Should Your Car Insurance Provider Offer You A COVID Discount?
Here’s a question that’s been driving a good deal of interest as of late: If you’re spending less time on the road, doesn’t it make sense that you should be spending less on car insurance?
Less driving means less payouts for accidents, which has led to skyrocketing profits for auto insurers. Analysis by the Center for Economic Justice and the Consumer Federation of America showed crashes down 31% since the beginning of the pandemic, when compared to the same time last year.

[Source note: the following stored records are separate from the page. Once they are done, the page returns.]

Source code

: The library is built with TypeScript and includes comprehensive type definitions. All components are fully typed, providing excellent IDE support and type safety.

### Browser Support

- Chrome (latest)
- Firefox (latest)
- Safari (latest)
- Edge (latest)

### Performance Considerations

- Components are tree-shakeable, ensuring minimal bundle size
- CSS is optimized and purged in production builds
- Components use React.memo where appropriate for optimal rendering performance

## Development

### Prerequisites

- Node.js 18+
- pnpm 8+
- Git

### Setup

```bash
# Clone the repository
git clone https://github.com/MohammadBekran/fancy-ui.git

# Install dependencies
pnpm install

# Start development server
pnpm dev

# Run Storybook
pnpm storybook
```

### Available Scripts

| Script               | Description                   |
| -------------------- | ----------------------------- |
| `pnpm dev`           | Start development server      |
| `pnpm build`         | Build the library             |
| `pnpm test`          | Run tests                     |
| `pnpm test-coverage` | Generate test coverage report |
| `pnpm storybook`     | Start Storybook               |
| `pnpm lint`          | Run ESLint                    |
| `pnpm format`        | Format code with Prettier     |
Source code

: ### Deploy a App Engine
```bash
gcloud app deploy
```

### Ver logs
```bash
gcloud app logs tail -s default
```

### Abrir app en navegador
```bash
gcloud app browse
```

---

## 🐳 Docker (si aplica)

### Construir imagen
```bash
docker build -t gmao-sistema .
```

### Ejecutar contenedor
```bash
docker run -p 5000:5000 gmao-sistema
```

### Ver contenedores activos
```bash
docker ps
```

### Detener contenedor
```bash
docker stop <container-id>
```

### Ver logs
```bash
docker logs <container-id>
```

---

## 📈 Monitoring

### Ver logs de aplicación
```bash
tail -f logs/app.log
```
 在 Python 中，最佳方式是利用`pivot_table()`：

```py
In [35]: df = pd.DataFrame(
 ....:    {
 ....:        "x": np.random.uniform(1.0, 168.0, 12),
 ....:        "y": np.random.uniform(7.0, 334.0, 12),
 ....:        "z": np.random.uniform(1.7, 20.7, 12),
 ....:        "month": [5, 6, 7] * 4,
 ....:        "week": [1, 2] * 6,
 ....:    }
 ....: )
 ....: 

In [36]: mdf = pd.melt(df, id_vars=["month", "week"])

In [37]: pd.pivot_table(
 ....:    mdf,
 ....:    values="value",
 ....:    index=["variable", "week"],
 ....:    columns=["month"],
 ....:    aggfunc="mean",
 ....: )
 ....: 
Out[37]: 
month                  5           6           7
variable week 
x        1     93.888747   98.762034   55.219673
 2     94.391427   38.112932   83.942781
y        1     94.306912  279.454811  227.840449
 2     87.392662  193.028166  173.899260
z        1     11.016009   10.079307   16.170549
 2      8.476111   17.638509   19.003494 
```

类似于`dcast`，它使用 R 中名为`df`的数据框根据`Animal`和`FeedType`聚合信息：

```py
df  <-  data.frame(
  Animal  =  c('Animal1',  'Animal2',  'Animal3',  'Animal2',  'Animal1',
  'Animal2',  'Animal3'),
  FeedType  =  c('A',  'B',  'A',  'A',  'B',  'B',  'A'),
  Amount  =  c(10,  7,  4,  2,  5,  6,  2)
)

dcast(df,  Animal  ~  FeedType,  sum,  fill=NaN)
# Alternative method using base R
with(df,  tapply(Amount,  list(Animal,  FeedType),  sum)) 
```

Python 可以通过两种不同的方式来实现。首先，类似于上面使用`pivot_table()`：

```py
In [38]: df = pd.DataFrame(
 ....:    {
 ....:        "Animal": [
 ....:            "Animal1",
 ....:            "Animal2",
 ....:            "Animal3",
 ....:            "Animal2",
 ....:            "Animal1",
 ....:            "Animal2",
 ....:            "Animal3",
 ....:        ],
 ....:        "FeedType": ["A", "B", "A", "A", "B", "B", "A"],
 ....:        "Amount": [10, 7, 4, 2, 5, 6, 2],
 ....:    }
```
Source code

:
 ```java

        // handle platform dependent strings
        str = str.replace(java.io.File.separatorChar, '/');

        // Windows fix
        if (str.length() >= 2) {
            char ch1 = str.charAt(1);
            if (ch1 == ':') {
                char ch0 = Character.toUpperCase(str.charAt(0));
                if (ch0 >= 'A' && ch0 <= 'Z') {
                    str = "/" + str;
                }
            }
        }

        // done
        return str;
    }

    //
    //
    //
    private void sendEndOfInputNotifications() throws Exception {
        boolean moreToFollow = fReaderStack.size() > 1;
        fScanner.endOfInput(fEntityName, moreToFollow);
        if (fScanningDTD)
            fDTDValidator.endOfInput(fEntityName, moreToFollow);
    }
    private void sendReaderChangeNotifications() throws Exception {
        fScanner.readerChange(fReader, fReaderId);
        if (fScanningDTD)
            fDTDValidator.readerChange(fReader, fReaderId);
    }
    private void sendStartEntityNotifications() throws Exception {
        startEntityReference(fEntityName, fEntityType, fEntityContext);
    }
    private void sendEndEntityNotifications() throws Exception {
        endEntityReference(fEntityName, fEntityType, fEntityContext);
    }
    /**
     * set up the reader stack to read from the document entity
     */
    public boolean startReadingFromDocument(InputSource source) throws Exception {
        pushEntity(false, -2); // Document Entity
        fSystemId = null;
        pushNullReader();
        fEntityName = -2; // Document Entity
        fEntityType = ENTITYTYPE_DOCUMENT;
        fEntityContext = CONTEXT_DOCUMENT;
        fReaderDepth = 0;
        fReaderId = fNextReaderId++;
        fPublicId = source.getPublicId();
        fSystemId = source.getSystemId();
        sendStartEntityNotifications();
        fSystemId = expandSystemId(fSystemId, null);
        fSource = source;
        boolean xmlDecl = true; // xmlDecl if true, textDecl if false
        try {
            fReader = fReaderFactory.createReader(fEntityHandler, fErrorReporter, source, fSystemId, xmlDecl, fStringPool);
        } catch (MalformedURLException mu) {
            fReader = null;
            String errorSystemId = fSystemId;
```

Case in point: Geico reported that its pre-tax earnings tripled during the second and third quarters of 2020, and Progressive enjoyed an 82% increase in net income. And that’s just to name a few. In class action lawsuits filed in Nevada in February, plaintiffs contend that 10 of the leading auto insurers have maintained unreasonably high premiums during the COVID-19 pandemic, when restrictions on personal and professional activity have caused overall driving to significantly drop.
Some insurers have slowed down their accumulation of profits by offering customer discounts, ranging from 15%-25% reductions on premiums to small, one-time only refunds. If your insurance company isn’t offering up a deduction or a refund, consider some of the following tips that might help you keep more money in your wallet, instead of lining the pockets of your auto insurer.
Put A Hold On Your Car Insurance
If your car is permanently in park – meaning you’ve completely stopped driving during the pandemic – you might be able to put your insurance on hold. But going down this road requires some research on your part to determine if pausing your insurance will result in a suspended registration or fines from the DMV. If you’re making car payments to a bank, suspending your car insurance may not be possible.
Call And Ask
Being proactive could be profitable. According to the U.S. Public Interest Research Group Education Fund, “Regardless of how much each company profited, the majority of insurers didn’t give back more than half of one month’s premium.” And many of the companies didn’t issue refunds or reduce rates unless customers called and asked for specific action to be taken. Contact your insurance agent and ask for a review of your premium, taking into consideration how your driving habits have changed during the pandemic.
Drop Optional Coverage
Remove any “extras” from your insurance policy such as the rental car option. Chances are if you’re driving your own car less, you’ll need a rental car less. Limiting the extras on your policy can save you a few dollars, but you’ll still need to meet your state’s requirements for minimum liability coverage.
Increase Your Deductible
It’s simple math- if you’re driving less, the risk of a claim is lower. Now might be a good time to raise your deductible, which is the amount you pay out of pocket on a claim. Keep in mind, however, that while a higher deductible can save you money on monthly premiums, you could find yourself paying out more cash if you’re in a crash.
Switch Insurance Providers
Don’t put the brakes on shopping around for a company that offers pandemic discounts. You could be wasting more than $1,000 annually if you haven’t comparison-shopped at all over the past six months.